[Mathematical](math.md) proof is [logical](logic.md) reasoning that beyond any doubt shows given statement to be true. Such a proof is the best and most objective guarantee of truthfulness we can ever hope for -- this is not to say there can't ever exist any doubt about mathematical proof, but as long as we agree on the [axioms](axiom.md), believe logic itself holds and that there is no error in the proof, the proven statement has to hold. Mathematical proof is a **deductive** reasoning (despite the fact that, a bit confusingly, one type of mathematical proof is called *induction*) that absolutely eliminates any chance of being wrong, i.e. it is yet a stronger argument than inductive proofs provided by traditional [sciences](science.md), which typically just have high level of statistical confidence that however never reaches 100%. This is to say mathematical proof must never leave a slightest doubt about the conclusion, and so while presenting thousands or millions of samples supporting a hypothesis may in traditional science be good enough to call the hypothesis confirmed, it is not enough for a mathematical proof.
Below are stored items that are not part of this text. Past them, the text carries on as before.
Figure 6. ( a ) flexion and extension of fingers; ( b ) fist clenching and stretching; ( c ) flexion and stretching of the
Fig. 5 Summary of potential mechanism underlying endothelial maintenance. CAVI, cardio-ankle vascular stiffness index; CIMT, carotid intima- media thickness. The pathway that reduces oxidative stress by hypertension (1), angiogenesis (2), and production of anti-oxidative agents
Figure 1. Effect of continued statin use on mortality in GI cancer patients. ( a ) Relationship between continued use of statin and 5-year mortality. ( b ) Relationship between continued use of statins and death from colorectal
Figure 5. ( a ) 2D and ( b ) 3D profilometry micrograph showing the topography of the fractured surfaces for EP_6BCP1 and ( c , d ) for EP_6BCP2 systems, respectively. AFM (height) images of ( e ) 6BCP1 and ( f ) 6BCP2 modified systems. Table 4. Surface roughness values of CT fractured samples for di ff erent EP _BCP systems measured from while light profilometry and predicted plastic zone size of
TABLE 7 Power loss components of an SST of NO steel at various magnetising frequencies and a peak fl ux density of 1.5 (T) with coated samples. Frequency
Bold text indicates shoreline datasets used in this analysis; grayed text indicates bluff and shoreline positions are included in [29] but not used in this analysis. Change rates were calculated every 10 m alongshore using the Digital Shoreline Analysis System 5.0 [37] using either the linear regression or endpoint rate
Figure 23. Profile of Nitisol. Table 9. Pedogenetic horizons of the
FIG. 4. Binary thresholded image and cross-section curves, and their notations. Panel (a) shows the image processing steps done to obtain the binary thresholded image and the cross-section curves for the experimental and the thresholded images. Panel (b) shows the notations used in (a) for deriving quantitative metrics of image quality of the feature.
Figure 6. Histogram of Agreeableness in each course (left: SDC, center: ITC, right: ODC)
Mathematical proofs are therefore hard and still amount to [art](art.md) requiring human brain (although some proofs can nowadays be assisted or even carried out completely autonomously by [computers](computer.md)), and so in practical life we often require mathematical proofs only in very critical areas -- for example [software](software.md) used in planes or medical devices has to be mathematically PROVEN to be correct (see [formal verification](formal_verification.md)), most other software is [debugged](debugging.md) just by [testing](testing.md), which is just a [good enough](good_enough.md) evidence it's mostly free of bugs.
**Why do we need mathematical proof if something is obvious?** Well, mathematicians need to be most precise and proof enables them to discover absolute truths without any shadow of a doubt (a luxury most other scientists don't have), so they set it as a standard because many things that seem obvious aren't in fact so -- for example numbers 31, 331, 3331, 33331, 333331, 3333331 and 33333331 are all [primes](prime.md) so you might think by this pattern also 333333331 will be a prime, but that's not the case because 333333331 = 19607843 * 17. Sometimes patterns deceive us, mathematicians only take proof for the ultimate solution. But indeed e.g. the industry sometimes accepts even unproven but highly likely conjectures to hold, e.g. that [P doesn't equal NP](p_vs_np.md), simply for economic reasons (the chance of being wrong is very low and profitability of being right is high).
**There are mathematical problems that cannot be proven** or disproved (under given set of axioms). See [decidability](decidability.md).